It seems to me, the article believes PhD's are special: Why?
Because frankly, not everyone can do it. I started grad school with 21 other Americans. Of that group only 4 made it to the end. The wash out rate in graduate school is incredible. A Ph'D requires an original contribution to an active research area, which is something not everyone is capable of doing.
Because society benefits from scholorship.
However, not so much that we wish to PAY for "scholorship."
I think it was Edison that said he didn't wanna invent something that wouldn't sell, because if it didn't sell, it was worthless. Ditto PhD's: Unless scholorship PRODUCES SOMETHING, the who needs it?

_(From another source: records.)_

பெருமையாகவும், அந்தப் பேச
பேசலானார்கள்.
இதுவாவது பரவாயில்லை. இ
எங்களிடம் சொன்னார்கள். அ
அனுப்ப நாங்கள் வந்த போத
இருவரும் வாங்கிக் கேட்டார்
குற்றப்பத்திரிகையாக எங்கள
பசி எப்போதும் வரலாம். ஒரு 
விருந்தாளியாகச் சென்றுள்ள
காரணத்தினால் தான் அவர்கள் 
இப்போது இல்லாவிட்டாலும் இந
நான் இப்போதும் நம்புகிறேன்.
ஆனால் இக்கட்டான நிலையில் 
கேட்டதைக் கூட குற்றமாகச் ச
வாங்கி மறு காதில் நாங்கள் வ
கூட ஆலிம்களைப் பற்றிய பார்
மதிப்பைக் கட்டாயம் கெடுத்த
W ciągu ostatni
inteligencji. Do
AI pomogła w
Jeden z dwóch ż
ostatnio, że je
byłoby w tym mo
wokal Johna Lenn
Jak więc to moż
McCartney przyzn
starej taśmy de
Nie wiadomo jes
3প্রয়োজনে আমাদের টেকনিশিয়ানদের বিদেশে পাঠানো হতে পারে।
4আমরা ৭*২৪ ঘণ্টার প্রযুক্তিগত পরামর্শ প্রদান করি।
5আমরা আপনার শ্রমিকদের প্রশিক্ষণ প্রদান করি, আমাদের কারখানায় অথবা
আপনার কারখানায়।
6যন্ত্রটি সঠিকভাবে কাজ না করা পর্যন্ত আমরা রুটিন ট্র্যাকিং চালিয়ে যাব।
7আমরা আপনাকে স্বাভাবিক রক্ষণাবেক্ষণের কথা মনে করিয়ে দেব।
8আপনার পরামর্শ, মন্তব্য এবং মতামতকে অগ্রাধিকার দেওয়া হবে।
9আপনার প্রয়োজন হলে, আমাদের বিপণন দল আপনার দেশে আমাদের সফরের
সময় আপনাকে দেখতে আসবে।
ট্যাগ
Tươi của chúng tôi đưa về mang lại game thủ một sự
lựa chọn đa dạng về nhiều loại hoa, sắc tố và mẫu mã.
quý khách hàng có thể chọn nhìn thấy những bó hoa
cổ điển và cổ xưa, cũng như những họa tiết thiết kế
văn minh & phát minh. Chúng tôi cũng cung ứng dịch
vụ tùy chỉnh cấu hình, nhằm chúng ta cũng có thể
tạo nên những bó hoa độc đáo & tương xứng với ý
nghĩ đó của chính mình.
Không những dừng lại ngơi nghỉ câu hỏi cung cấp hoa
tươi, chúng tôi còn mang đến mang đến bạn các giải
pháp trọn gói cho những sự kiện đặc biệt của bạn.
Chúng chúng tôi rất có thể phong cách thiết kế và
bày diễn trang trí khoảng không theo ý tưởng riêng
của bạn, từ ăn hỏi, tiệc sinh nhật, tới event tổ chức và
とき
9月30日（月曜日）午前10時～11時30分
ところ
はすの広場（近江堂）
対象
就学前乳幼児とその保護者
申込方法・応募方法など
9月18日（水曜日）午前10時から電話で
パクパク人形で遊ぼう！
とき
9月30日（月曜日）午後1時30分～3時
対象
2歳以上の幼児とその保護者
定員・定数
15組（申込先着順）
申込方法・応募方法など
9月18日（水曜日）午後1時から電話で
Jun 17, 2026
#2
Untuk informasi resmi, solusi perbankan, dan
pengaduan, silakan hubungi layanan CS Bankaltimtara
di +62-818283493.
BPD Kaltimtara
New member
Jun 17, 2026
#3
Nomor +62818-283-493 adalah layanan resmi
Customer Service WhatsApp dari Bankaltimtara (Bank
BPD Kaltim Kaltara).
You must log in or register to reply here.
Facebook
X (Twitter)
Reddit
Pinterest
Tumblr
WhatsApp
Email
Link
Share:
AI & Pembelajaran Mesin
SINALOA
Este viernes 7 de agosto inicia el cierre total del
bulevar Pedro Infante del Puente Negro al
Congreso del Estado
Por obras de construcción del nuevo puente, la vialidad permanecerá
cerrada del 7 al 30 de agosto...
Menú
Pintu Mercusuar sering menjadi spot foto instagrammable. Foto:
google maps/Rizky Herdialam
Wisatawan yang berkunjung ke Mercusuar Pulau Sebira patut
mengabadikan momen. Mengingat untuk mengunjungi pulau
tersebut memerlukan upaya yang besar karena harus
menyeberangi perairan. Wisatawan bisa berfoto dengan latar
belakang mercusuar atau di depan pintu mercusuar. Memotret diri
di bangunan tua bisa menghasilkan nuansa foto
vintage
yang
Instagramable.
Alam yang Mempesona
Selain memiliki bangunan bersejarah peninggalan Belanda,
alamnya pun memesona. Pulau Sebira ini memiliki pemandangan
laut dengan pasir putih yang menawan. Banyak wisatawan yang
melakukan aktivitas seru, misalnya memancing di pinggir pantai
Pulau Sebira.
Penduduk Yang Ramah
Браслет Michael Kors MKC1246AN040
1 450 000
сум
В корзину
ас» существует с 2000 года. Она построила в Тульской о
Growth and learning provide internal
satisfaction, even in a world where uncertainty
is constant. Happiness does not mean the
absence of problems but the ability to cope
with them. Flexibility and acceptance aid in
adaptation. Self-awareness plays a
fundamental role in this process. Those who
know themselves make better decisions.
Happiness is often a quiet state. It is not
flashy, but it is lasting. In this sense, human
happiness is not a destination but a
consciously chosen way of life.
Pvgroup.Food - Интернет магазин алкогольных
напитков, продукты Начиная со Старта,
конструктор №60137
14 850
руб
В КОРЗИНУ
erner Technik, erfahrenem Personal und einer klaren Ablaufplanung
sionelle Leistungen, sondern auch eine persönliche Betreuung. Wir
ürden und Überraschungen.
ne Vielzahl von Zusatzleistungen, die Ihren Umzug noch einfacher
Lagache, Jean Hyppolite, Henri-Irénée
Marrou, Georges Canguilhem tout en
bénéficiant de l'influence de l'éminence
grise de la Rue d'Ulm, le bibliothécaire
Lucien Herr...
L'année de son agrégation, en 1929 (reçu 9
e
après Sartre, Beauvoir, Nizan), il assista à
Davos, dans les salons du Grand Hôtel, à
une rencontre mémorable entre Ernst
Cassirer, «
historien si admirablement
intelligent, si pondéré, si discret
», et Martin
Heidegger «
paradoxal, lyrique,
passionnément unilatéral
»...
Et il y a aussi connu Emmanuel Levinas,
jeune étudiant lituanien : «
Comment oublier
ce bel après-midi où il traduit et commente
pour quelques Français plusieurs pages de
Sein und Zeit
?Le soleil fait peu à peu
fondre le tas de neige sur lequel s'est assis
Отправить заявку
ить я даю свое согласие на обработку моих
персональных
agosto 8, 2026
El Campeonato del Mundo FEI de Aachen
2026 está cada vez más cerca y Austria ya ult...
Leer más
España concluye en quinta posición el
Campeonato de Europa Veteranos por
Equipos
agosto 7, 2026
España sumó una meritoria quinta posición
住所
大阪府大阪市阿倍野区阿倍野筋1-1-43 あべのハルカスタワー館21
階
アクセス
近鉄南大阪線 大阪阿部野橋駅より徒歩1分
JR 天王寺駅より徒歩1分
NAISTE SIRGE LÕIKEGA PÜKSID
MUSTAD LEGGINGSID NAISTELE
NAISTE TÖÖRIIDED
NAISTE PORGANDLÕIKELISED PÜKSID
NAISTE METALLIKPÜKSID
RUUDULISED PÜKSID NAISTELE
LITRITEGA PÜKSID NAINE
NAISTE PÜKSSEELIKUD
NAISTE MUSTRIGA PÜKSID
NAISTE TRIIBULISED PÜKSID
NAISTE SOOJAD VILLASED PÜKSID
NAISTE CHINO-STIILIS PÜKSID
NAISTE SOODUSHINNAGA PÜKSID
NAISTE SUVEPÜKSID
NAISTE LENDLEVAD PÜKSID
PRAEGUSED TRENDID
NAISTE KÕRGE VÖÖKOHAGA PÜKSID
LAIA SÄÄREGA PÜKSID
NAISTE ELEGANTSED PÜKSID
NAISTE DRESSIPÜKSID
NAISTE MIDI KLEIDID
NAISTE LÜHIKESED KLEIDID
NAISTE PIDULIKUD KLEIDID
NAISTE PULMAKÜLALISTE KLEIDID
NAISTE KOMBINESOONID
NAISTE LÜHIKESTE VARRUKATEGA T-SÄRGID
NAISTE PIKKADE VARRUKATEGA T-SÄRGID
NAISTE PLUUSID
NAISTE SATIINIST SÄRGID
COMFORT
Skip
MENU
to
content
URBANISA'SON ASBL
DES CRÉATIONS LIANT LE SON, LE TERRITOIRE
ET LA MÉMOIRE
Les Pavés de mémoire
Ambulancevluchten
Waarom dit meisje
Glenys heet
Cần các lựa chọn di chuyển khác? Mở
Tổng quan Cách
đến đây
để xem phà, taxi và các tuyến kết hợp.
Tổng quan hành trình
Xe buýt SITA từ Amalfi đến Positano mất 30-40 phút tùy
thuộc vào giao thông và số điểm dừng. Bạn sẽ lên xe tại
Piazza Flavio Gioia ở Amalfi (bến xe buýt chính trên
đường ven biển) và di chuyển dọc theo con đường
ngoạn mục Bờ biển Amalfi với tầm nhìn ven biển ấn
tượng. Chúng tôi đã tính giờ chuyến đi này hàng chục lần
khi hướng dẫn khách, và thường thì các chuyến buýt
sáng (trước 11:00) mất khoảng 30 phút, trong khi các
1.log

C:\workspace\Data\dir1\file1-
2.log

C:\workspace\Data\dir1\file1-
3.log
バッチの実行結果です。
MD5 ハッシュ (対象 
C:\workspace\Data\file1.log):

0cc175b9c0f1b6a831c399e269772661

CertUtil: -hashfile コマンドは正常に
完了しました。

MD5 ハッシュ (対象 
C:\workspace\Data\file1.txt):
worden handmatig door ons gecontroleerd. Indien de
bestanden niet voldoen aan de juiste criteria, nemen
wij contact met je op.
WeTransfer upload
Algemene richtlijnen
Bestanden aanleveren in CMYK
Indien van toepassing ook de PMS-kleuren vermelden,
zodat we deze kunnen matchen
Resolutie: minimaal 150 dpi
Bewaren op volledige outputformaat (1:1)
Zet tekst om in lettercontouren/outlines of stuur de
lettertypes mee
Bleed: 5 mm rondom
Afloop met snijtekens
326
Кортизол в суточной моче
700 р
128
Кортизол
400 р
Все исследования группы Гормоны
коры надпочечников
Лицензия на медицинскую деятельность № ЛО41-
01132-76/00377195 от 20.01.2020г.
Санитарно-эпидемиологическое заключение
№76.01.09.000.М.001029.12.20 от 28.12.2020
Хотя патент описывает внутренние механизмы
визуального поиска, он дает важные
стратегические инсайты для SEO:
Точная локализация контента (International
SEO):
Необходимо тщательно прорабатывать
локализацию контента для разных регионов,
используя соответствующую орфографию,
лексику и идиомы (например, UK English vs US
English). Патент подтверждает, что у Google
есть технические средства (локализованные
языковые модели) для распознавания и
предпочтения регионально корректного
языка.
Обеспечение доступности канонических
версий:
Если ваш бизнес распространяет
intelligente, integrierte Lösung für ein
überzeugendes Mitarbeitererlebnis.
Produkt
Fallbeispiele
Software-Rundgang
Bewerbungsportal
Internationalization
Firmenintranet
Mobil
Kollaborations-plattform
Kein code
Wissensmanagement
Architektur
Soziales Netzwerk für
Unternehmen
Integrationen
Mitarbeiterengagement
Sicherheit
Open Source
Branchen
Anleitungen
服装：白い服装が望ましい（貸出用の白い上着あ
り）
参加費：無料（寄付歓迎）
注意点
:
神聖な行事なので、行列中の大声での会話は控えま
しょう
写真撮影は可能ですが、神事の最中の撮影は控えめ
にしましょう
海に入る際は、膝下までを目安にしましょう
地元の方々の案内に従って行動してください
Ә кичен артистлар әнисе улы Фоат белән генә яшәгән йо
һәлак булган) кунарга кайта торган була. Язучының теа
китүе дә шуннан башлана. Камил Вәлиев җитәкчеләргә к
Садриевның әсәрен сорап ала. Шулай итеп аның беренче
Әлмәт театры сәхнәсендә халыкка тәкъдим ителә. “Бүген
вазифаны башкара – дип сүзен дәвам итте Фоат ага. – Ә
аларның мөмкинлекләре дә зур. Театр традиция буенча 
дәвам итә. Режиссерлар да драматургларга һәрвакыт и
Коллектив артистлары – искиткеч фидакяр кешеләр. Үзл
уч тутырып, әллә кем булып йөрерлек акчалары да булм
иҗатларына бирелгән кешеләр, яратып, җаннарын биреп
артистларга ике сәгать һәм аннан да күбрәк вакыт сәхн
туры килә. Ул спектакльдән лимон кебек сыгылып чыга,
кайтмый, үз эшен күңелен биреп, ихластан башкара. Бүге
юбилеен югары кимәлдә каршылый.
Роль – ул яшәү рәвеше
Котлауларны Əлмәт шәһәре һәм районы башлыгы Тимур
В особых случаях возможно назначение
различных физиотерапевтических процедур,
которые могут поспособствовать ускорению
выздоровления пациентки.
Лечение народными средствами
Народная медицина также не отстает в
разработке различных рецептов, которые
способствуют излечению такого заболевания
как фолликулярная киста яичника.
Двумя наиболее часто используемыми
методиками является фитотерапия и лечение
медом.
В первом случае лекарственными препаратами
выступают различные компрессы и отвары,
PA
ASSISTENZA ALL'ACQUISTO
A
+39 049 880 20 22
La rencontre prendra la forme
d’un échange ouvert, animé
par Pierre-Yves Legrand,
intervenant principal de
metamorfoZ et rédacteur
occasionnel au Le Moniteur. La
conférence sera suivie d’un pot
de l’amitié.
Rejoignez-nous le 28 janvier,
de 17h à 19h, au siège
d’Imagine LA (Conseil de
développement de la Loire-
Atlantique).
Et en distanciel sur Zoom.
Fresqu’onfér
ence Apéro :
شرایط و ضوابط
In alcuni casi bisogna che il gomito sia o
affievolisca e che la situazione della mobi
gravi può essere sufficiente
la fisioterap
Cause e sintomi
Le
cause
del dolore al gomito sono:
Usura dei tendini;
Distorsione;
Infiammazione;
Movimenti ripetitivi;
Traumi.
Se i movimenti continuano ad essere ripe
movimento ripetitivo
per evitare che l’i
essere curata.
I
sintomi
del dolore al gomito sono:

Edison was short sighted there. I can think of a half dozen things in just Mathematics that even Mathematicians thought was pointless that turned out to be the central engine for some innovation in the real world. Poor Lobachevsky and Bolyai died in poverty, their research into Non-Euclidean Geometry was pretty much ignored, and yet Non-Euclidean geometry is pretty much the mathematical basis of Einstein's theories, which led to the bomb, which led to.....
Expand things out to the sciences in general, and you see tons of examples of stuff brushed off as useless or esoteric that turned out to be the most important thing in the world.
Of course, the reverse is true. Mathematicians wasted centuries on straight-edge and compass constructions and the best application of that now is a $0.99 app on the App store.
The fact is, you never know. Academic research is conducted at a bargain basement price for the world at large and typically forms the basis of innovations great and small. Some of that research will turn out to have practical applications, some won't.
This bullshit about it being "good for society" is the author's opinion: Society was just fine for centuries before the small blip in time between 1950-1970 when all the sudden, PhD's were fashionable.
They were fashionable long before that, just not here in the USA. Most of the growth in Mathematics and Science research was a direct result of Einstein and Von Neummann putting out the welcome mat at the Institute for Advanced Studies at MIT. The USA got a fire sale on European scientists and Mathematicians. Prior to that, American education kinda sucked.
Before the 1950's Europe was the center of research, and Ph'D's were pretty fashionable there. The trend of people coming to the USA for advanced degrees if fairly new. It used to be you went to Germany for Mathematics, England for Physics, etc.